Given how hard the yetzer sometimes makes it to give charity to others, I thought I’d bring some quotes from Rebbe Nachman’s Book of Traits, to underline the many advantages that come from doing so, and also some key reasons why money can be so tight in a household, in the first place.

Here goes:


  • One’s wealth doesn’t endure if one doesn’t have mercy on others.
  • Four things cause the possessions of houseowners to fall into oblivion: denying payment to their employees; denying employees their salary; evading one’s obligations and shifting them on to others; and arrogance. (If you’re wondering why I lost my home twice despite all my charity, it’s a pretty safe bet that arrogance had something to do with it.)
  • Honoring the Torah and Shabbat is conducive to wealth.
  • If one includes God in his pain, his income is doubled. Also, his income soars like a bird.
  • When one sees that his sustenance is limited, he should give part of it to charity.
  • One’s sustenance is diminished when one does not judge others with the benefit of the doubt (also one of my very big problems, at least up until now.)
  • One who deals with impure names and witchcraft becomes poor (after the story I recounted below HERE about the evil ‘alternative healer’, this sentence really jumped out at me…)
  • Through apostasy [i.e. not really believing in God] comes poverty.
  • The words of a Tzaddik bring income (take a look at THIS story, about Israeli multi-millionaire Yaron Yamin.)
  • Blessing only rests within one’s house in the merit of honoring one’s wife.

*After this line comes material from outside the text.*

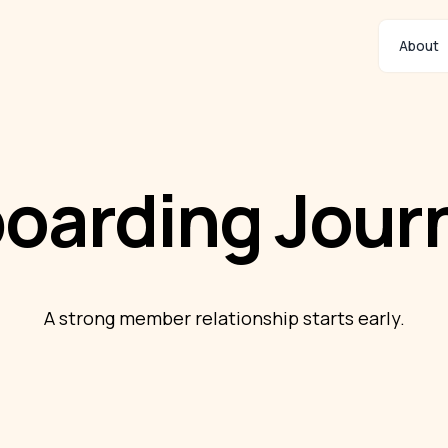
About
oarding Jour
A strong member relationship starts early.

  • Great is charity, that it brings the redemption near.
  • And saves from death…and evokes the Divine presence…and raises a person’s fortune…and renders one a complete Tzaddik.
  • Through charity, one becomes able to avoid evil.
  • Charity is equal to all the other commandments together.
  • God grants one who pursues opportunities to give charity with money, and with upright people to whom to give it. He also merits children who become wealthy, great in wisdom and masters in aggadah.
  • One should give charity with both hands, and his prayer will be heard.
  • Through generosity, you will have renewal.
  • Through charity, one comes to emuna…and salvation is brought.
  • In the merit of charity, one is saved from pride.
  • The joy one feels in giving charity is a sign of a whole heart.
  • Even an impoverished person must give charity and if he does, he will not see further poverty.

And lastly, this


  • Don’t be disturbed by the fact that the Tzaddikim accept financial support from others in order to run their households with wealth and honor – would it not be better for them not to lead, and not to take from others? For the more delight and expansion the Tzaddik has, the more his soul expands, and there is a resting place in which the Divine Presence may dwell.
  • The students of a Tzaddik attain their livelihood in his merit.
  • Giving money to benefit a Tzaddik is like serving in the Holy Temple.
  • One who doesn’t support a Torah scholar from his possessions will never see a sign of blessing.
  • Through giving charity, one becomes a ‘veer from evil’ [and do good].
  • God gives livelihood to a tzaddik through the community in order that he will have some connection with them, and so that when God remembers the Tzaddik, he remembers them as well.
  • The sufferings that come upon the Tzaddikim are an atonement for all the Jewish people.
  • One who benefits the Tzaddik from his belongings it’s as if he benefited all the Jewish people, and he’s saved from death.
  • Through the livelihood people provide for the Tzaddik, all their sins are forgiven, just as the Cohen’s eating of the sacrifices atoned for those who offered them.


There is one answer to this question, and one answer only: Talk to God about it, and ask Him to show you clearly who is really a Tzaddik in this upside-down, backwards, all-mixed-up world, and who isn’t.

I guarantee if you ask this question sincerely, God will very quickly start to show you who is the real deal in the world. When me and my husband started asking God to show us who the real rabbis were a couple of years ago, He very quickly exploded both of the ‘rabbinic’ fakers in our lives within a week of each other….

This is one question that you can’t take anyone else’s opinion on – you just have to deal direct with God yourself, and ask Him to show you the truth.